What you will do: Your answer should be the complete data, copied exactly.

[Records provided — start]

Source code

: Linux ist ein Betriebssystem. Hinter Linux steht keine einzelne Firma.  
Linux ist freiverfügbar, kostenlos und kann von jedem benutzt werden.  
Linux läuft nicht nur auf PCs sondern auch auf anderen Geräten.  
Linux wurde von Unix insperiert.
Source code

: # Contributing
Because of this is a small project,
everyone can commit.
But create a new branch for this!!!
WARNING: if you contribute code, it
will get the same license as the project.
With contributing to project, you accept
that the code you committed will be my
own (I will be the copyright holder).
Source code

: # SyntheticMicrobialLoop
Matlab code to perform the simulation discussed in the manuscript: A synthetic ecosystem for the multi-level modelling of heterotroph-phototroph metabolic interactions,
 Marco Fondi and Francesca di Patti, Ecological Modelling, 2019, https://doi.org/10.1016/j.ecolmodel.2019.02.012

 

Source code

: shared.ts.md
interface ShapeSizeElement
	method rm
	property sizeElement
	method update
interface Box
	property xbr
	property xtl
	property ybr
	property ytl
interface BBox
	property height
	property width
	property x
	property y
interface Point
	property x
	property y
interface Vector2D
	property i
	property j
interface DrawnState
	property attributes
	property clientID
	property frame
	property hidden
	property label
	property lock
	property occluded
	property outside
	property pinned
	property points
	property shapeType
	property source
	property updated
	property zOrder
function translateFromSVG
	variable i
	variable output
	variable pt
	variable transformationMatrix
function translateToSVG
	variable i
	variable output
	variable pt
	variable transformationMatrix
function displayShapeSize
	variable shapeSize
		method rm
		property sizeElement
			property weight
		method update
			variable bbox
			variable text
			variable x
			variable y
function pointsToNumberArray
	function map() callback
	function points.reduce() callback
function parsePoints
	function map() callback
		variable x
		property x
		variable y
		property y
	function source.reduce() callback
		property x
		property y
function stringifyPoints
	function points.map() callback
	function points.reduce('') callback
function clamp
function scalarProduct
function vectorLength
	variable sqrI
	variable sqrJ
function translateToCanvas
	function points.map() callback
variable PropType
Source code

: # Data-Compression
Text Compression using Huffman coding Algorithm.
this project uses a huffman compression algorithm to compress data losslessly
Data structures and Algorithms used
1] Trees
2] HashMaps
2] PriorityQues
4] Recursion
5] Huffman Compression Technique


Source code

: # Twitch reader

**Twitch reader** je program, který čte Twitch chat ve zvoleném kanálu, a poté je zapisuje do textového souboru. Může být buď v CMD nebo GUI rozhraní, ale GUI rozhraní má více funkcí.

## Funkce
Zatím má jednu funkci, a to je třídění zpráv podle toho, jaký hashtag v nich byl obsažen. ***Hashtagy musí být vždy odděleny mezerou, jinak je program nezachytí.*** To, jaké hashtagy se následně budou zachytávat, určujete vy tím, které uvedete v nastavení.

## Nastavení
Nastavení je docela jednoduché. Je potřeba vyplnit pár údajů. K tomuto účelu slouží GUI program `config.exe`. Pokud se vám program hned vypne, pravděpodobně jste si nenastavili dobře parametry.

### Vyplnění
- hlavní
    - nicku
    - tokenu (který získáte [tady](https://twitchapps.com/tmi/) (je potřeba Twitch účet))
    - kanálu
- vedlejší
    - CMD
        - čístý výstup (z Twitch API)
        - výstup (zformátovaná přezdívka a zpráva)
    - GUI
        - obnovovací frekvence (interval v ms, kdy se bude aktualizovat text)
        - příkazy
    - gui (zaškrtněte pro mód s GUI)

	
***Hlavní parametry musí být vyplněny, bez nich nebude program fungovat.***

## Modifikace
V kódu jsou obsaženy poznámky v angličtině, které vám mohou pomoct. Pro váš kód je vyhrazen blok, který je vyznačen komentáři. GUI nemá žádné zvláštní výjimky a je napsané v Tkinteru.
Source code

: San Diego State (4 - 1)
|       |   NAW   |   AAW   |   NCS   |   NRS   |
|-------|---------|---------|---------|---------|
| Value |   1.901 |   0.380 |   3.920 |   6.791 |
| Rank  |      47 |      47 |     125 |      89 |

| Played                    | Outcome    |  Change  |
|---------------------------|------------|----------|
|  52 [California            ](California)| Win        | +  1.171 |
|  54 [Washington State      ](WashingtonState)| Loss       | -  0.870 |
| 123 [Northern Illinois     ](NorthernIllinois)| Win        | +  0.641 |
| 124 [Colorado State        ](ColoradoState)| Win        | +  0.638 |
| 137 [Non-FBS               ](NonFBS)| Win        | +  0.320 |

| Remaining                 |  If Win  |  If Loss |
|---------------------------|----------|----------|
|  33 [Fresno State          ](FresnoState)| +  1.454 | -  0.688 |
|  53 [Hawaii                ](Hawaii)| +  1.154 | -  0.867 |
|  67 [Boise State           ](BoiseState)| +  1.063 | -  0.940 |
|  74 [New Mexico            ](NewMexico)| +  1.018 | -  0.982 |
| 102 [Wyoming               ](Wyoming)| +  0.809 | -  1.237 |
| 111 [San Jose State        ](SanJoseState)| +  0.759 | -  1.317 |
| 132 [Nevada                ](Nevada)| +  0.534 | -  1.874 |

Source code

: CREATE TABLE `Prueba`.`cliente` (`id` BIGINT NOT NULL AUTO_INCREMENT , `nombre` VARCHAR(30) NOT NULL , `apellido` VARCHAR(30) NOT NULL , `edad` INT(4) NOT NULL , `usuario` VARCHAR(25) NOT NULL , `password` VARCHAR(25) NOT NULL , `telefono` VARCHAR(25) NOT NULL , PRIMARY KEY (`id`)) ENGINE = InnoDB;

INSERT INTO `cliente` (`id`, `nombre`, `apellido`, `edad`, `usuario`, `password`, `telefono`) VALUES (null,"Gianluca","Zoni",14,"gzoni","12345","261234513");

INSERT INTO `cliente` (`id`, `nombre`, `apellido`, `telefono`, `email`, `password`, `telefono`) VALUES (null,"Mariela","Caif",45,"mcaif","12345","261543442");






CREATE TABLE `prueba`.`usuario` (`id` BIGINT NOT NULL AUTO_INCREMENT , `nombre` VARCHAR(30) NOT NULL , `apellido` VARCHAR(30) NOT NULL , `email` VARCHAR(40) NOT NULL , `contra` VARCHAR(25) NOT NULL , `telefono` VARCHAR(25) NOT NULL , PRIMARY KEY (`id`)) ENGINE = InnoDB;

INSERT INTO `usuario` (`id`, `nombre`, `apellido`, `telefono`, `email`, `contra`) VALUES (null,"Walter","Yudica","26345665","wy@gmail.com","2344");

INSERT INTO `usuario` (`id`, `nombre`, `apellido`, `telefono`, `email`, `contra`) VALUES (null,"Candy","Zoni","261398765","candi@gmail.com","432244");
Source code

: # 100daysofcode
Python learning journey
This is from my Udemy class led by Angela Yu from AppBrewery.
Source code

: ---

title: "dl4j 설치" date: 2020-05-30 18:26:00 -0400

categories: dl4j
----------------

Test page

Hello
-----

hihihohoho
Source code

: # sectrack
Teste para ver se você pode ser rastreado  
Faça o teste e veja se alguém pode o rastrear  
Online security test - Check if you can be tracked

[Records provided — finish]

Solution to the problem:
Source code

: Linux ist ein Betriebssystem. Hinter Linux steht keine einzelne Firma.  
Linux ist freiverfügbar, kostenlos und kann von jedem benutzt werden.  
Linux läuft nicht nur auf PCs sondern auch auf anderen Geräten.  
Linux wurde von Unix insperiert.
Source code

: # Contributing
Because of this is a small project,
everyone can commit.
But create a new branch for this!!!
WARNING: if you contribute code, it
will get the same license as the project.
With contributing to project, you accept
that the code you committed will be my
own (I will be the copyright holder).
Source code

: # SyntheticMicrobialLoop
Matlab code to perform the simulation discussed in the manuscript: A synthetic ecosystem for the multi-level modelling of heterotroph-phototroph metabolic interactions,
 Marco Fondi and Francesca di Patti, Ecological Modelling, 2019, https://doi.org/10.1016/j.ecolmodel.2019.02.012

 

Source code

: shared.ts.md
interface ShapeSizeElement
	method rm
	property sizeElement
	method update
interface Box
	property xbr
	property xtl
	property ybr
	property ytl
interface BBox
	property height
	property width
	property x
	property y
interface Point
	property x
	property y
interface Vector2D
	property i
	property j
interface DrawnState
	property attributes
	property clientID
	property frame
	property hidden
	property label
	property lock
	property occluded
	property outside
	property pinned
	property points
	property shapeType
	property source
	property updated
	property zOrder
function translateFromSVG
	variable i
	variable output
	variable pt
	variable transformationMatrix
function translateToSVG
	variable i
	variable output
	variable pt
	variable transformationMatrix
function displayShapeSize
	variable shapeSize
		method rm
		property sizeElement
			property weight
		method update
			variable bbox
			variable text
			variable x
			variable y
function pointsToNumberArray
	function map() callback
	function points.reduce() callback
function parsePoints
	function map() callback
		variable x
		property x
		variable y
		property y
	function source.reduce() callback
		property x
		property y
function stringifyPoints
	function points.map() callback
	function points.reduce('') callback
function clamp
function scalarProduct
function vectorLength
	variable sqrI
	variable sqrJ
function translateToCanvas
	function points.map() callback
variable PropType
Source code

: # Data-Compression
Text Compression using Huffman coding Algorithm.
this project uses a huffman compression algorithm to compress data losslessly
Data structures and Algorithms used
1] Trees
2] HashMaps
2] PriorityQues
4] Recursion
5] Huffman Compression Technique


Source code

: # Twitch reader

**Twitch reader** je program, který čte Twitch chat ve zvoleném kanálu, a poté je zapisuje do textového souboru. Může být buď v CMD nebo GUI rozhraní, ale GUI rozhraní má více funkcí.

## Funkce
Zatím má jednu funkci, a to je třídění zpráv podle toho, jaký hashtag v nich byl obsažen. ***Hashtagy musí být vždy odděleny mezerou, jinak je program nezachytí.*** To, jaké hashtagy se následně budou zachytávat, určujete vy tím, které uvedete v nastavení.

## Nastavení
Nastavení je docela jednoduché. Je potřeba vyplnit pár údajů. K tomuto účelu slouží GUI program `config.exe`. Pokud se vám program hned vypne, pravděpodobně jste si nenastavili dobře parametry.

### Vyplnění
- hlavní
    - nicku
    - tokenu (který získáte [tady](https://twitchapps.com/tmi/) (je potřeba Twitch účet))
    - kanálu
- vedlejší
    - CMD
        - čístý výstup (z Twitch API)
        - výstup (zformátovaná přezdívka a zpráva)
    - GUI
        - obnovovací frekvence (interval v ms, kdy se bude aktualizovat text)
        - příkazy
    - gui (zaškrtněte pro mód s GUI)

	
***Hlavní parametry musí být vyplněny, bez nich nebude program fungovat.***

## Modifikace
V kódu jsou obsaženy poznámky v angličtině, které vám mohou pomoct. Pro váš kód je vyhrazen blok, který je vyznačen komentáři. GUI nemá žádné zvláštní výjimky a je napsané v Tkinteru.
Source code

: San Diego State (4 - 1)
|       |   NAW   |   AAW   |   NCS   |   NRS   |
|-------|---------|---------|---------|---------|
| Value |   1.901 |   0.380 |   3.920 |   6.791 |
| Rank  |      47 |      47 |     125 |      89 |

| Played                    | Outcome    |  Change  |
|---------------------------|------------|----------|
|  52 [California            ](California)| Win        | +  1.171 |
|  54 [Washington State      ](WashingtonState)| Loss       | -  0.870 |
| 123 [Northern Illinois     ](NorthernIllinois)| Win        | +  0.641 |
| 124 [Colorado State        ](ColoradoState)| Win        | +  0.638 |
| 137 [Non-FBS               ](NonFBS)| Win        | +  0.320 |

| Remaining                 |  If Win  |  If Loss |
|---------------------------|----------|----------|
|  33 [Fresno State          ](FresnoState)| +  1.454 | -  0.688 |
|  53 [Hawaii                ](Hawaii)| +  1.154 | -  0.867 |
|  67 [Boise State           ](BoiseState)| +  1.063 | -  0.940 |
|  74 [New Mexico            ](NewMexico)| +  1.018 | -  0.982 |
| 102 [Wyoming               ](Wyoming)| +  0.809 | -  1.237 |
| 111 [San Jose State        ](SanJoseState)| +  0.759 | -  1.317 |
| 132 [Nevada                ](Nevada)| +  0.534 | -  1.874 |

Source code

: CREATE TABLE `Prueba`.`cliente` (`id` BIGINT NOT NULL AUTO_INCREMENT , `nombre` VARCHAR(30) NOT NULL , `apellido` VARCHAR(30) NOT NULL , `edad` INT(4) NOT NULL , `usuario` VARCHAR(25) NOT NULL , `password` VARCHAR(25) NOT NULL , `telefono` VARCHAR(25) NOT NULL , PRIMARY KEY (`id`)) ENGINE = InnoDB;

INSERT INTO `cliente` (`id`, `nombre`, `apellido`, `edad`, `usuario`, `password`, `telefono`) VALUES (null,"Gianluca","Zoni",14,"gzoni","12345","261234513");

INSERT INTO `cliente` (`id`, `nombre`, `apellido`, `telefono`, `email`, `password`, `telefono`) VALUES (null,"Mariela","Caif",45,"mcaif","12345","261543442");






CREATE TABLE `prueba`.`usuario` (`id` BIGINT NOT NULL AUTO_INCREMENT , `nombre` VARCHAR(30) NOT NULL , `apellido` VARCHAR(30) NOT NULL , `email` VARCHAR(40) NOT NULL , `contra` VARCHAR(25) NOT NULL , `telefono` VARCHAR(25) NOT NULL , PRIMARY KEY (`id`)) ENGINE = InnoDB;

INSERT INTO `usuario` (`id`, `nombre`, `apellido`, `telefono`, `email`, `contra`) VALUES (null,"Walter","Yudica","26345665","wy@gmail.com","2344");

INSERT INTO `usuario` (`id`, `nombre`, `apellido`, `telefono`, `email`, `contra`) VALUES (null,"Candy","Zoni","261398765","candi@gmail.com","432244");
Source code

: # 100daysofcode
Python learning journey
This is from my Udemy class led by Angela Yu from AppBrewery.
Source code

: ---

title: "dl4j 설치" date: 2020-05-30 18:26:00 -0400

categories: dl4j
----------------

Test page

Hello
-----

hihihohoho
Source code

: # sectrack
Teste para ver se você pode ser rastreado  
Faça o teste e veja se alguém pode o rastrear  
Online security test - Check if you can be tracked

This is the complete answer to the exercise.